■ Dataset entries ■
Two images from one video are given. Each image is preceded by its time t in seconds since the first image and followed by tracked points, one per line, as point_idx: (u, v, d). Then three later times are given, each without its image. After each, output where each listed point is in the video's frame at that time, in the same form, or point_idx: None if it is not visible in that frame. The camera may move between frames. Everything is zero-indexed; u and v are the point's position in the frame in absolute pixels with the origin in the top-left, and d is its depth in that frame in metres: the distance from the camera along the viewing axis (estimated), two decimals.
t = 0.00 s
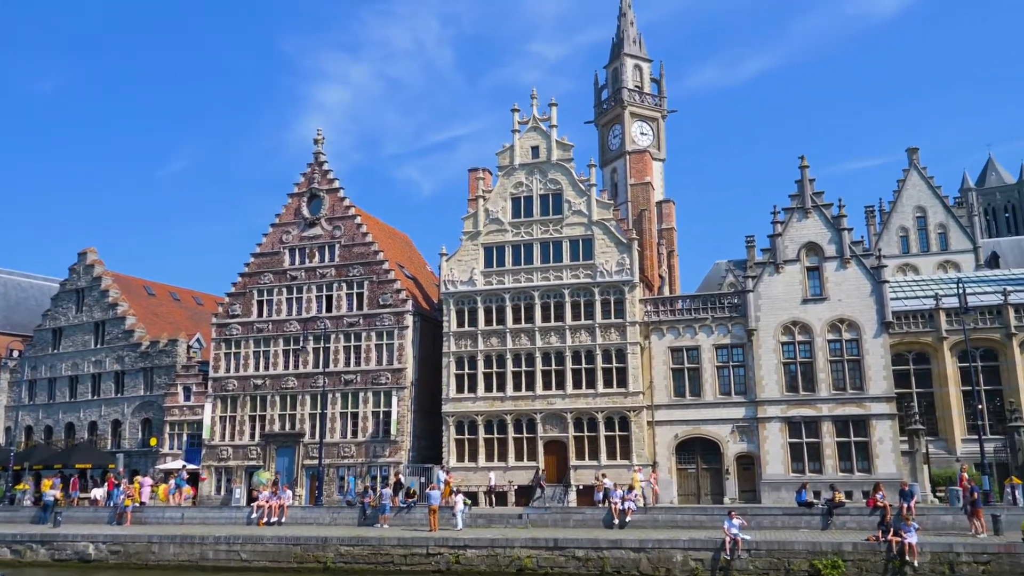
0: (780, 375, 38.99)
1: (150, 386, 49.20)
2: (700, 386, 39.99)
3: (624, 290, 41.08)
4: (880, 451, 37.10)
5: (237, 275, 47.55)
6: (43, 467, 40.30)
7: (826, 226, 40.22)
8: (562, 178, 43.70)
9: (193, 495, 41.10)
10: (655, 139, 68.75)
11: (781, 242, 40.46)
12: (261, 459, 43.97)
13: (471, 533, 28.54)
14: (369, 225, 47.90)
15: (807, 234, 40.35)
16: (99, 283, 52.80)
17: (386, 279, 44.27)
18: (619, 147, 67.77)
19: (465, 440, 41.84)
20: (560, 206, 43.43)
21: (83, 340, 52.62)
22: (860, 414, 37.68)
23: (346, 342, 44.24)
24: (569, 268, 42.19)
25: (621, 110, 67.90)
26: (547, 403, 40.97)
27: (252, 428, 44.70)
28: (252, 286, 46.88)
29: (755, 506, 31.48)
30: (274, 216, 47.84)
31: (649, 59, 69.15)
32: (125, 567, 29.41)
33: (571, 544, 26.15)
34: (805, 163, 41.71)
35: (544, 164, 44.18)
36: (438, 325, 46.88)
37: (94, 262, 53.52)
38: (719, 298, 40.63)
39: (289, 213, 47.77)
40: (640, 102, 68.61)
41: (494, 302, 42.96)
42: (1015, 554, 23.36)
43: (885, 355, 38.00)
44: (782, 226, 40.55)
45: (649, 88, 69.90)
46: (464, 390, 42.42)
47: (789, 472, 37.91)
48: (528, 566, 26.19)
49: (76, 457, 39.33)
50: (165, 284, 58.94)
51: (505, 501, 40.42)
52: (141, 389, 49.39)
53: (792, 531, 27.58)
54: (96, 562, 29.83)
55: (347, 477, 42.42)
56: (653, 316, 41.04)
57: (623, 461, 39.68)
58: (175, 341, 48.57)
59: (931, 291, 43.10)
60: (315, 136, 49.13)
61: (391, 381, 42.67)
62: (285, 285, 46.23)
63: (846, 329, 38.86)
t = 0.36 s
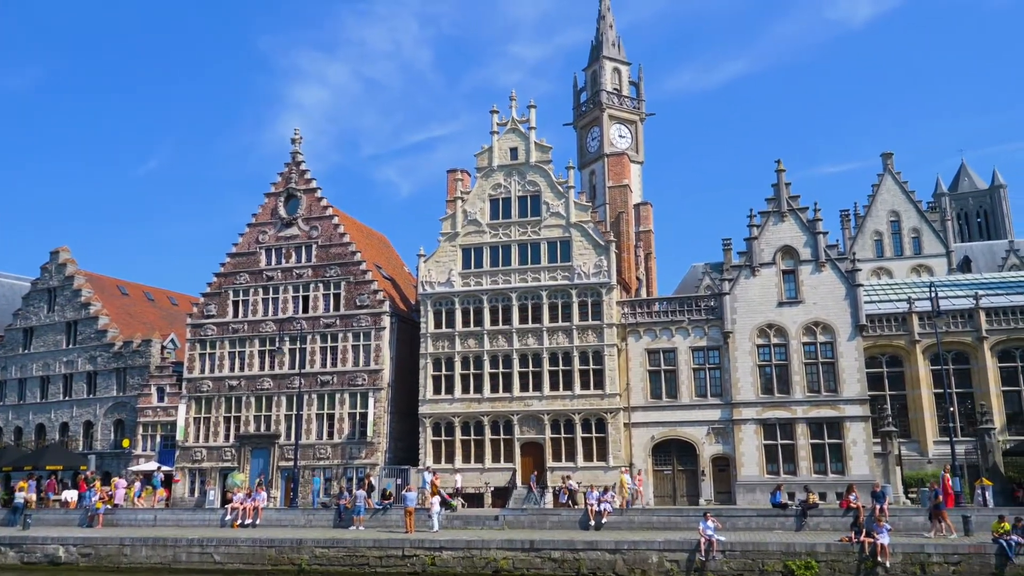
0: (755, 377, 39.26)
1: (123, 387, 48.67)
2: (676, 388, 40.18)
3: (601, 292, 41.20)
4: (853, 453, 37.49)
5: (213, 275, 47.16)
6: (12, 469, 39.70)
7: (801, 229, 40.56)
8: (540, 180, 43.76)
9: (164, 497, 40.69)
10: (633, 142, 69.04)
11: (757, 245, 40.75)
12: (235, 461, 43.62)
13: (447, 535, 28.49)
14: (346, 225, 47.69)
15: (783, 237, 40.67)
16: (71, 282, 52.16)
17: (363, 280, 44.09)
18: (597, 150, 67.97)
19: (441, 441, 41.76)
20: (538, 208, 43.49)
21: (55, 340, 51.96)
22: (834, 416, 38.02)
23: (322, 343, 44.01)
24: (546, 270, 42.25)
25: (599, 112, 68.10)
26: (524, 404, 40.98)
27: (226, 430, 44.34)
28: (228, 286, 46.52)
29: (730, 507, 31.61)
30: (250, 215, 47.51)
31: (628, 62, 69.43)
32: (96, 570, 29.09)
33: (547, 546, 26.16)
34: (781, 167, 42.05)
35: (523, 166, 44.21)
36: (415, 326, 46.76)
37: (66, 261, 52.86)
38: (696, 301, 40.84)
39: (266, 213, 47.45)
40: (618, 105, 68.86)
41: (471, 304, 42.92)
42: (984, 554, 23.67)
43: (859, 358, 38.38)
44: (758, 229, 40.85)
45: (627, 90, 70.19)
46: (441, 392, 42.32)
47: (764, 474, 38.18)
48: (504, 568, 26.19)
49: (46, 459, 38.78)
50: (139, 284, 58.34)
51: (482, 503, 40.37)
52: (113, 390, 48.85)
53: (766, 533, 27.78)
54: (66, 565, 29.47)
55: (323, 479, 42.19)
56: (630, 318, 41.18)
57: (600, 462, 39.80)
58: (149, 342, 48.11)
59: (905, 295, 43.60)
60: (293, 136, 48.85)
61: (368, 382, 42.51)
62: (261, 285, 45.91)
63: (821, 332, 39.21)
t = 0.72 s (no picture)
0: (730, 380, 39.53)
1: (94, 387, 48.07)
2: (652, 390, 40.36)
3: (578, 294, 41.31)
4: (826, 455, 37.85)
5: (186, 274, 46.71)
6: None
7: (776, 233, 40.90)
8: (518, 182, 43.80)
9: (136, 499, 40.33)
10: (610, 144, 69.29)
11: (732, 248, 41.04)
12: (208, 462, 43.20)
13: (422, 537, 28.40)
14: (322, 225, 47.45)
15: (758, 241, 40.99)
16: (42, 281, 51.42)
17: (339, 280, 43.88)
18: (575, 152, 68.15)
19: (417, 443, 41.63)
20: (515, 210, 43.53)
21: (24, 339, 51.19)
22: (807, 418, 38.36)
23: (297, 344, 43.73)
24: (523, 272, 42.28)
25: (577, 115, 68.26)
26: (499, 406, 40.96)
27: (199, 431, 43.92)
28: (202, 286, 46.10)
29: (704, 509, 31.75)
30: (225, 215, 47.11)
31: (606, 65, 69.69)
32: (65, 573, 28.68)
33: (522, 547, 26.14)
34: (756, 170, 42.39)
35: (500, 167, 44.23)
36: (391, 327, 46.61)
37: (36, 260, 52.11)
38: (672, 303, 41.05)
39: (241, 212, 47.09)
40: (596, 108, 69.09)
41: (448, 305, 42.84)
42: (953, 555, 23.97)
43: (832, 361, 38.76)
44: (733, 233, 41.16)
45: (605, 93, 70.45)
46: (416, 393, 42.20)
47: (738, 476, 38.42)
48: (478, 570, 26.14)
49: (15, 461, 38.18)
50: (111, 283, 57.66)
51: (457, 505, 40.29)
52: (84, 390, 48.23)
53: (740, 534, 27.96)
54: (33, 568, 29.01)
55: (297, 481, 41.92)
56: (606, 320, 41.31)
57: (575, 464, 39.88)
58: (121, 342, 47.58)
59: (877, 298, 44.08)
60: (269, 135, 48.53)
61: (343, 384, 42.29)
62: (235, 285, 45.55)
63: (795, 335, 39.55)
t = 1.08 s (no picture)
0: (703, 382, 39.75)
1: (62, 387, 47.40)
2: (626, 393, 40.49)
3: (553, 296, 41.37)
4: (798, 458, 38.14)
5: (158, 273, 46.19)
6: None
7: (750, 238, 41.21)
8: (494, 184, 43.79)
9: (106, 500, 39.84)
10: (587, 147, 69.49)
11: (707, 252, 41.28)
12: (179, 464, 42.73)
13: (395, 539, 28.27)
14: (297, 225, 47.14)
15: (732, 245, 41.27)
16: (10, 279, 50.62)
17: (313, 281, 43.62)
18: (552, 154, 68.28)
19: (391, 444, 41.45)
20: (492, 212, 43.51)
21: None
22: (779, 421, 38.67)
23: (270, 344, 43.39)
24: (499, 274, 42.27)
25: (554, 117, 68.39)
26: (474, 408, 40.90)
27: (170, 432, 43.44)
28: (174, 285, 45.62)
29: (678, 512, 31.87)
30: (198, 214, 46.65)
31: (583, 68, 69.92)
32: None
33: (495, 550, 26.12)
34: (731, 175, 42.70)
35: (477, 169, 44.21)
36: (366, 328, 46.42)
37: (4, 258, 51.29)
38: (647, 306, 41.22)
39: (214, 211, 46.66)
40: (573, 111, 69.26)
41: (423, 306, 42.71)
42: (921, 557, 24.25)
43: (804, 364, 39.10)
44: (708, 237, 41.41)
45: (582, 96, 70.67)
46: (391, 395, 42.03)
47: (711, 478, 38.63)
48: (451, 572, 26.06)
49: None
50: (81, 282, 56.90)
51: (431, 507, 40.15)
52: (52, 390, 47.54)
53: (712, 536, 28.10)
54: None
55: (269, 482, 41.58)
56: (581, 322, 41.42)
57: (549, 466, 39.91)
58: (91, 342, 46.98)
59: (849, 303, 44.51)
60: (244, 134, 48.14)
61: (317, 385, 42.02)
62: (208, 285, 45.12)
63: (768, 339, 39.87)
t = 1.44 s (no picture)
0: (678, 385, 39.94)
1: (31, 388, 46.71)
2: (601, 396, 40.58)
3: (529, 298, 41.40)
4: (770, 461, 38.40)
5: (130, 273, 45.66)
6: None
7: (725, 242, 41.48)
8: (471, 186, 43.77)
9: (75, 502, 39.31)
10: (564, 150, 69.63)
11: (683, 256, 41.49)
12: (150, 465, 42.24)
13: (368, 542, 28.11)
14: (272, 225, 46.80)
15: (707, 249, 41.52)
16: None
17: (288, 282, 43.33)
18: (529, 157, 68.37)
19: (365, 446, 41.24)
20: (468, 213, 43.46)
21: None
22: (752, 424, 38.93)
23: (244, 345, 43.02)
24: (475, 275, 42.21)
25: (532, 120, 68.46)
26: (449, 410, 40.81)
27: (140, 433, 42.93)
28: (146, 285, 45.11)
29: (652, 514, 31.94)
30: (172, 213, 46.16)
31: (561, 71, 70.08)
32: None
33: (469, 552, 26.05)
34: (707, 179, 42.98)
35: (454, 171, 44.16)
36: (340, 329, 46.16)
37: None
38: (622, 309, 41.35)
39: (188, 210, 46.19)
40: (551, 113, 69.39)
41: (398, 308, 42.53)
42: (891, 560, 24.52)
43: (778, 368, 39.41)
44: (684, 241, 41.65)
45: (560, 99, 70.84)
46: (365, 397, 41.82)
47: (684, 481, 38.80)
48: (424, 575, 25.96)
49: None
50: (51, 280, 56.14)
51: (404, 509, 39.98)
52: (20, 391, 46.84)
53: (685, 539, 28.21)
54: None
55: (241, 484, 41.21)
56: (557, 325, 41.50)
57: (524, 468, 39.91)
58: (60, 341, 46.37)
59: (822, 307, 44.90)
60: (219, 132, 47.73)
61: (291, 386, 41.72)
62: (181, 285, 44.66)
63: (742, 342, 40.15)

■ Work to be completed ■
Going by the data above, give back only the lines from the one containing "24: (569, 268, 42.19)" through the one containing "63: (821, 332, 39.21)", exactly as they stand, both ends included and no images.

■ Response area ■
24: (569, 268, 42.19)
25: (621, 110, 67.90)
26: (547, 403, 40.97)
27: (252, 428, 44.70)
28: (252, 286, 46.88)
29: (755, 506, 31.48)
30: (274, 216, 47.84)
31: (649, 59, 69.15)
32: (125, 567, 29.41)
33: (571, 544, 26.15)
34: (805, 163, 41.71)
35: (544, 164, 44.18)
36: (438, 325, 46.88)
37: (94, 262, 53.52)
38: (719, 298, 40.63)
39: (289, 213, 47.77)
40: (640, 102, 68.61)
41: (494, 302, 42.96)
42: (1015, 554, 23.36)
43: (885, 355, 38.00)
44: (782, 226, 40.55)
45: (649, 88, 69.90)
46: (464, 390, 42.42)
47: (789, 472, 37.91)
48: (528, 566, 26.19)
49: (76, 457, 39.33)
50: (165, 284, 58.94)
51: (505, 501, 40.42)
52: (141, 389, 49.39)
53: (792, 531, 27.58)
54: (96, 562, 29.83)
55: (347, 477, 42.42)
56: (653, 316, 41.04)
57: (623, 461, 39.68)
58: (175, 341, 48.57)
59: (931, 291, 43.10)
60: (315, 136, 49.13)
61: (391, 381, 42.67)
62: (285, 285, 46.23)
63: (846, 329, 38.86)
t = 0.36 s
0: (755, 377, 39.26)
1: (123, 387, 48.67)
2: (676, 388, 40.18)
3: (601, 292, 41.20)
4: (853, 453, 37.49)
5: (213, 275, 47.16)
6: (12, 469, 39.70)
7: (801, 229, 40.56)
8: (540, 180, 43.76)
9: (164, 497, 40.69)
10: (633, 142, 69.04)
11: (757, 245, 40.75)
12: (235, 461, 43.62)
13: (447, 535, 28.49)
14: (346, 225, 47.69)
15: (783, 237, 40.67)
16: (71, 282, 52.16)
17: (363, 280, 44.09)
18: (597, 150, 67.97)
19: (441, 441, 41.76)
20: (538, 208, 43.49)
21: (55, 340, 51.96)
22: (834, 416, 38.02)
23: (322, 343, 44.01)
24: (546, 270, 42.25)
25: (599, 112, 68.10)
26: (524, 404, 40.98)
27: (226, 430, 44.34)
28: (228, 286, 46.52)
29: (730, 507, 31.61)
30: (250, 215, 47.51)
31: (628, 62, 69.43)
32: (96, 570, 29.09)
33: (547, 546, 26.16)
34: (781, 167, 42.05)
35: (523, 166, 44.21)
36: (415, 326, 46.76)
37: (66, 261, 52.86)
38: (696, 301, 40.84)
39: (266, 213, 47.45)
40: (618, 105, 68.86)
41: (471, 304, 42.92)
42: (984, 554, 23.67)
43: (859, 358, 38.38)
44: (758, 229, 40.85)
45: (627, 90, 70.19)
46: (441, 392, 42.32)
47: (764, 474, 38.18)
48: (504, 568, 26.19)
49: (46, 459, 38.78)
50: (139, 284, 58.34)
51: (482, 503, 40.37)
52: (113, 390, 48.85)
53: (766, 533, 27.78)
54: (66, 565, 29.47)
55: (323, 479, 42.19)
56: (630, 318, 41.18)
57: (600, 462, 39.80)
58: (149, 342, 48.11)
59: (905, 295, 43.60)
60: (293, 136, 48.85)
61: (368, 382, 42.51)
62: (261, 285, 45.91)
63: (821, 332, 39.21)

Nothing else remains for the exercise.